I learned that Armenia had been ruled directly or indirectly by Persia for more than a thousand years since the days of Cyrus and Darius. In the 1,600s Shah Abbas moved 500,000 Armenians to Isfahan, and the Vank Cathedral was built around that time. Today, it is believed that 80,000 Armenians live in Iran. Many of them are Christians.
On the wall above the exit, there is a huge fresco of the Day of Judgement. Some are ascending to heaven, while others are descending into hell.
It is said that in the old days, most people could not read or write. Pictures like these were important for educating the people. The scenes of the Day of Judgement would be the last images the believers saw when they leave the church, reminding them of the rewards and punishments awaiting them.
Within the cathedral’s compound, there is a memorial of the 1915 Genocide in Turkey, in which a million Armenian were believed to have been killed. Most people are aware of the killing of 6 million Jews by the Nazis in the 1940s. But far fewer remember the Armenians that were killed.
Zoroastrianism is one of the oldest monotheistic religions that originated in Iran.It was the religion of Cyrus and Darius, and was prosperous for many years.Today its followers are relatively few, and many of them live in Yazd. There are various interpretations of the elements of their main symbol, Fare-e-Kiani. The winged disc is said to represent the winged sun, a symbol of royal power. The person in the middle is said to be a guardian angel. But there are other interpretations and I am not sure which is correct.
Zoroastrians believe in Mazda, the creator god. Water and fire are considered agents of purity. A sacred fire is housed in a fire temple, such as the one in Yazd. This one is supposed to have been burning for hundreds of years, and moved around many times, until it was set up in this temple.
They practiced a form of sky burial until the 20th century.
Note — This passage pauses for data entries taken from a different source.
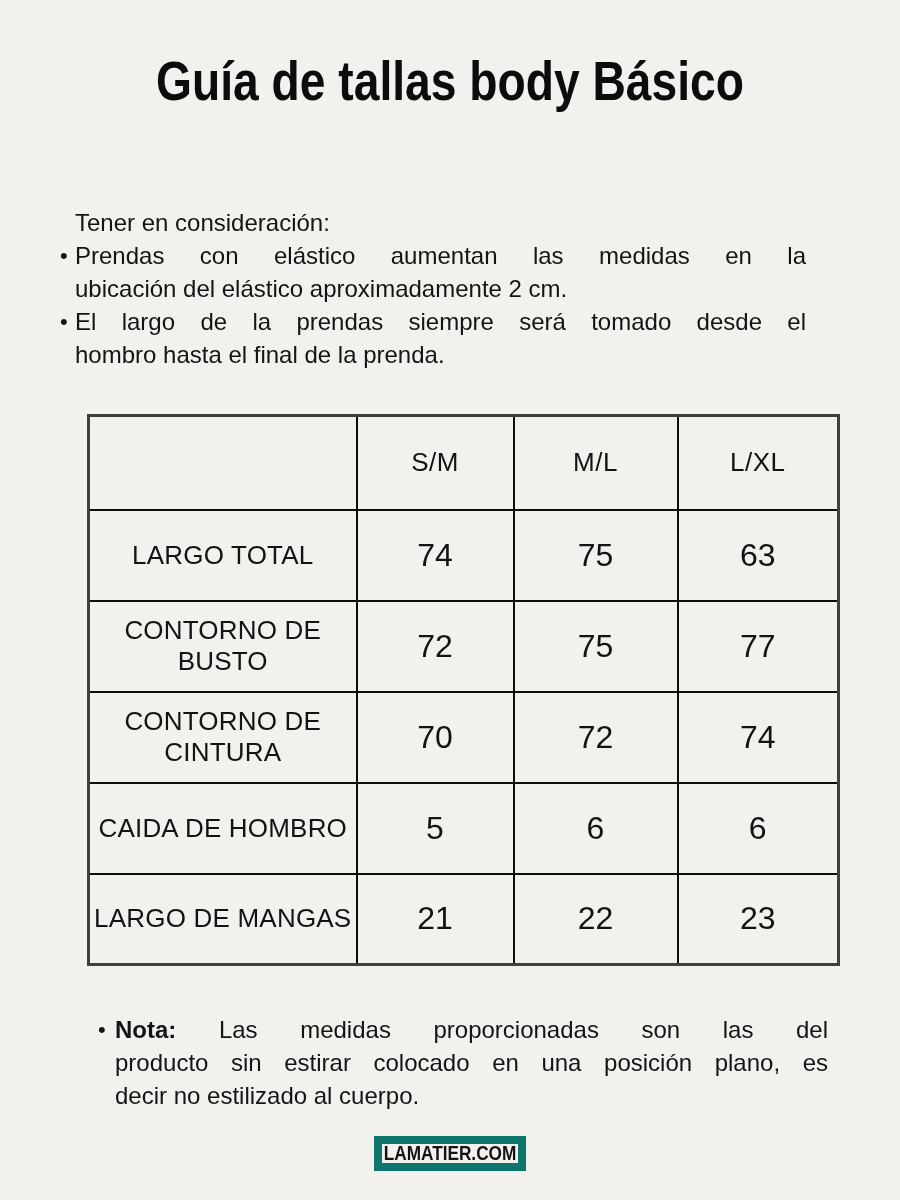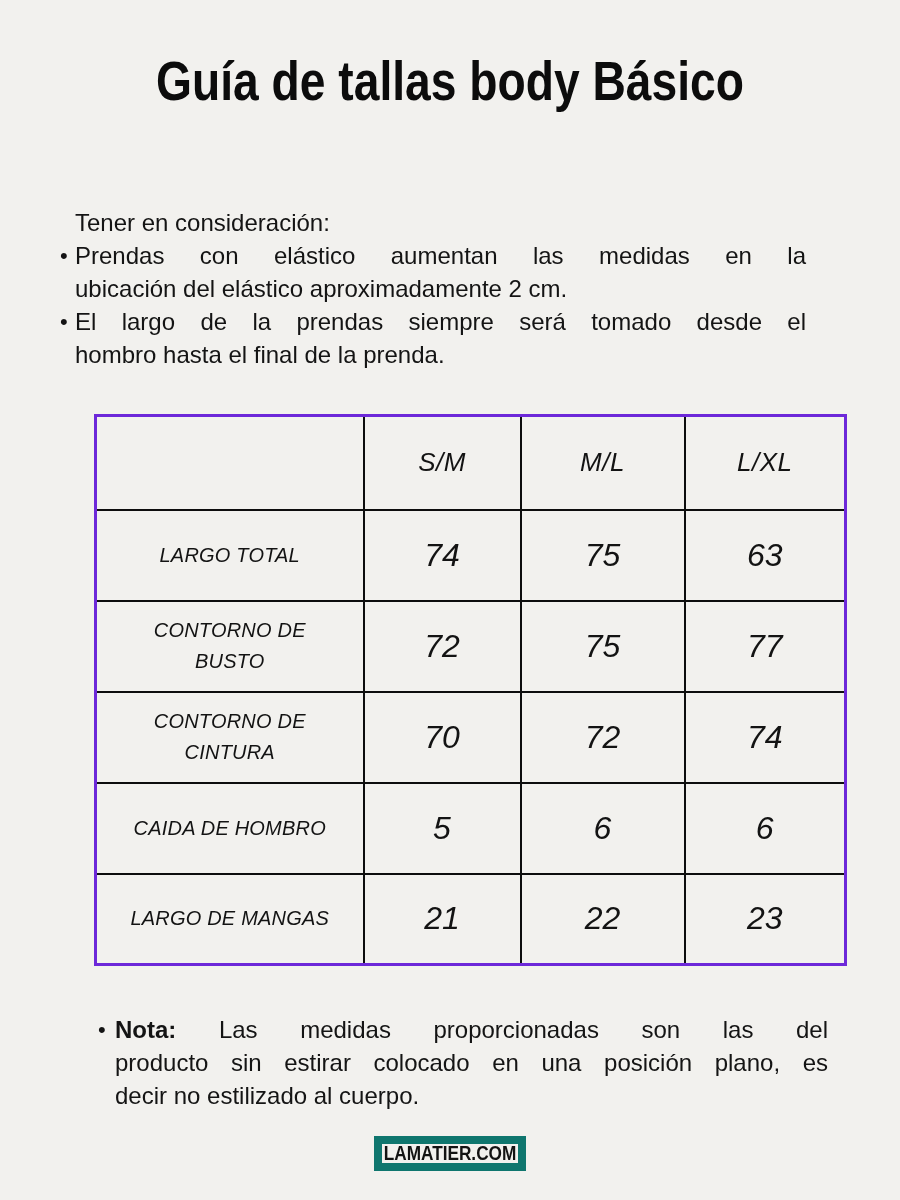--- a/index.html
+++ b/index.html
@@ -56,13 +56,12 @@
   
   table.size-table {
     position: absolute;
-    left: 94px;
+    left: 87px;
     top: 414px;
     width: 750px;
     border-collapse: collapse;
     table-layout: fixed;
-    border: 3px solid #6d28d9;
-    font-style: italic;
+    border: 3px solid #404040;
   }
   table.size-table td, table.size-table th {
     border: 2px solid #0d0d0d;

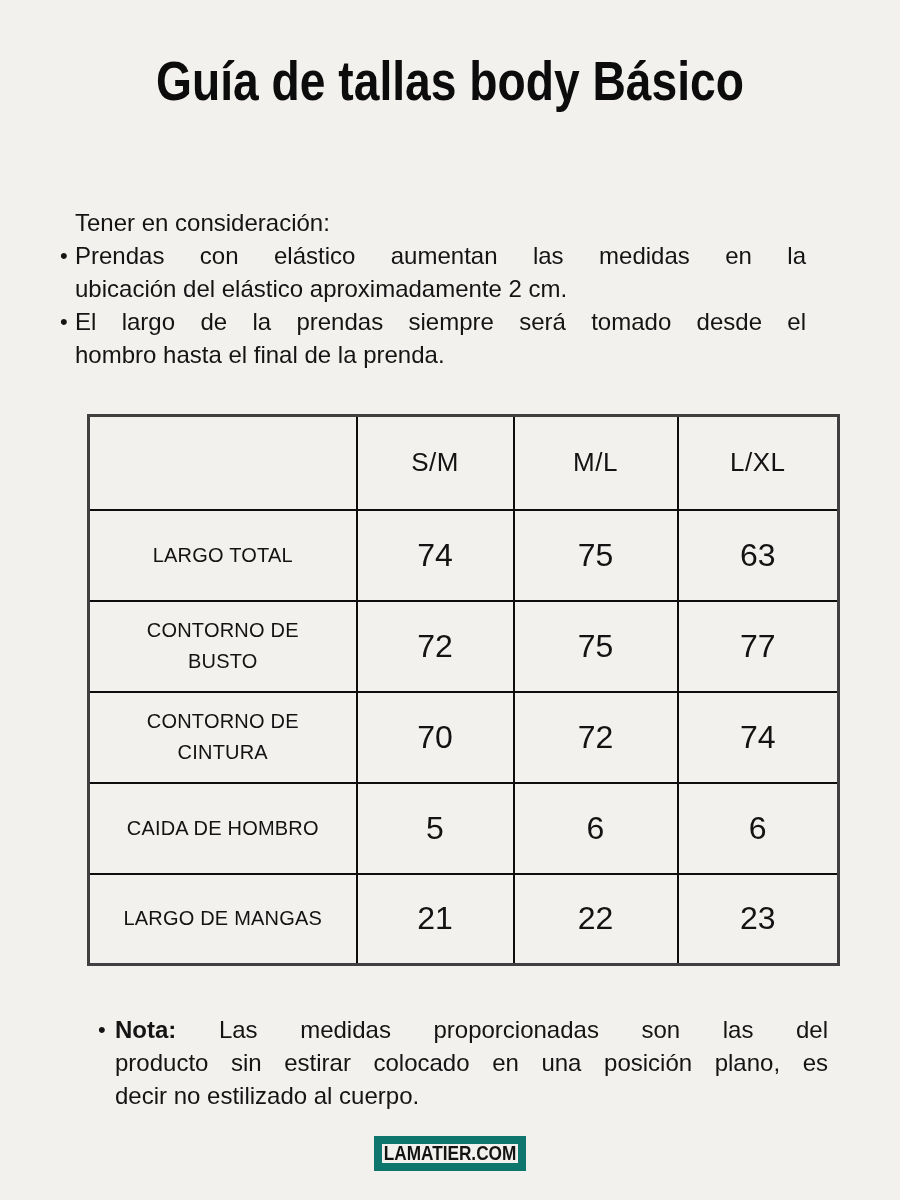--- a/index.html
+++ b/index.html
@@ -74,7 +74,7 @@
   tr.data-row { height: 91px; }
   td.col-header { font-size: 26px; letter-spacing: 0.5px; }
   td.row-label {
-    font-size: 20px;
+    font-size: 26px;
     line-height: 31px;
     white-space: pre-line;
     letter-spacing: 0.2px;

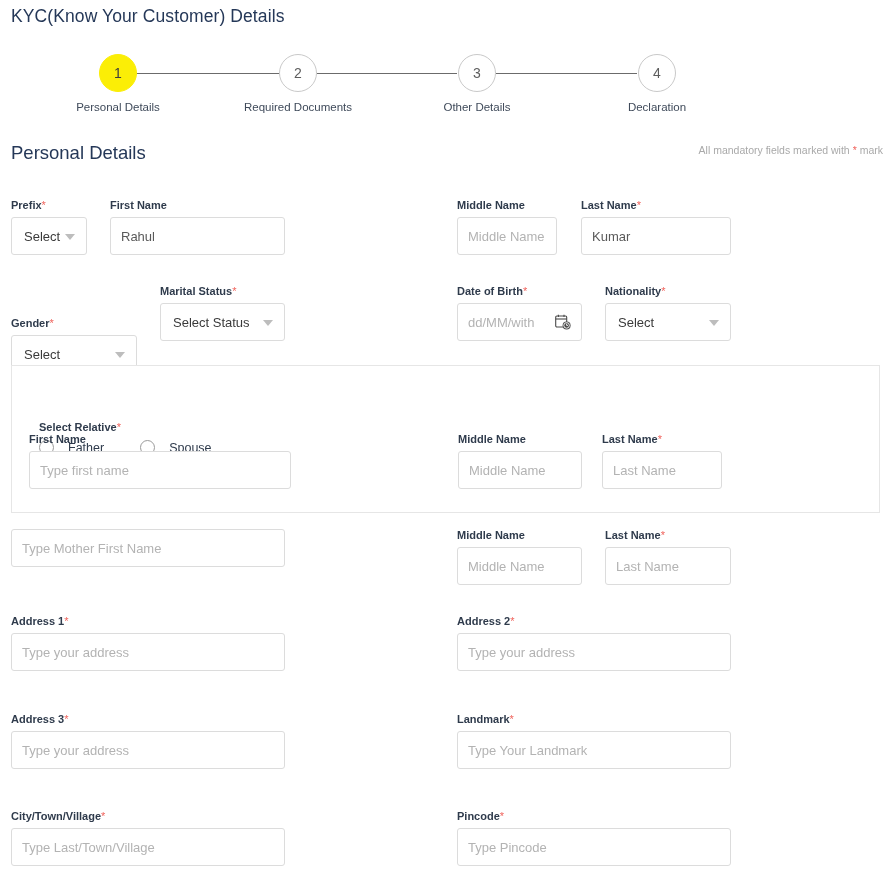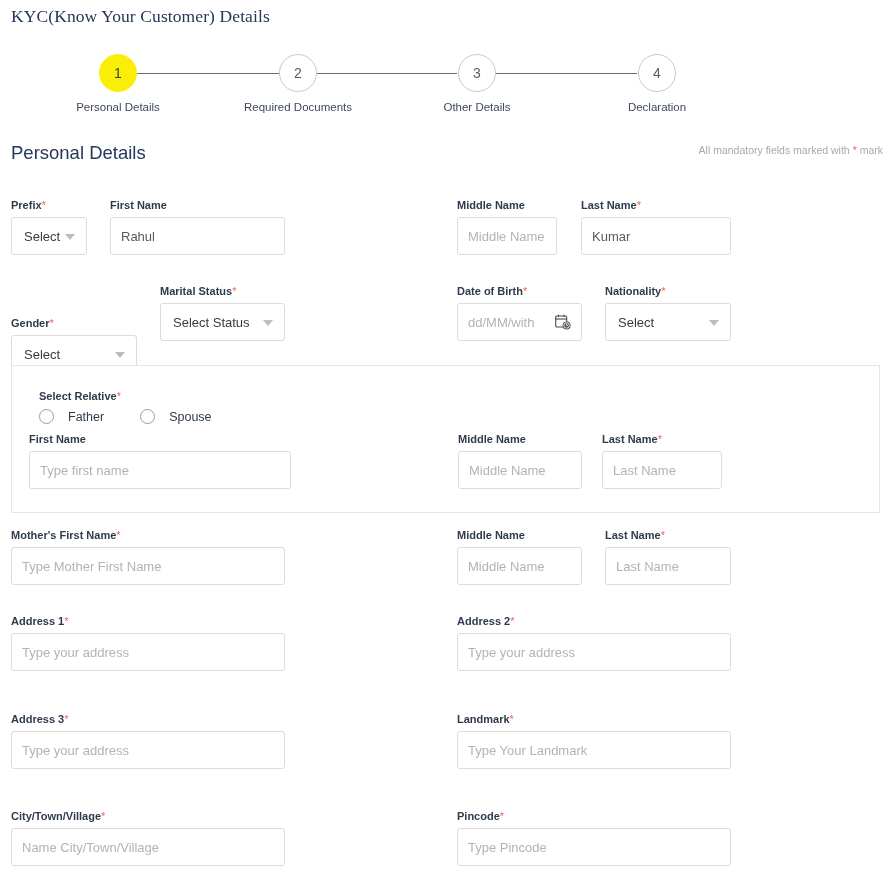--- a/index.html
+++ b/index.html
@@ -15,7 +15,7 @@
   
   .kyc-title {
     position: absolute; left: 11px; top: 6px;
-    font-size: 17.5px; color: #253858; letter-spacing: .1px; font-family: Liberation Serif, serif;
+    font-size: 17.5px; color: #253858; letter-spacing: .1px;
   }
Clothes were taken off a body, which was then left exposed to the sky on a rounded mountain top. After the scavengers such as vultures had stripped the flesh off the bones, the bones were thrown into a very deep pit in the middle of the site.
This was done, presumably, so that the rotting flesh do not defile the scared earth. It can, I suppose, be considered environmentally friendly. Even though it may sound gruesome and disturbing.
Iran is dominated now by Shiite Muslims. Yet Zoroastrian, as well as Armenian Christian communities survive, openly. One of my greatest rewards of this trip to Iran is seeing at first hand how this is happening.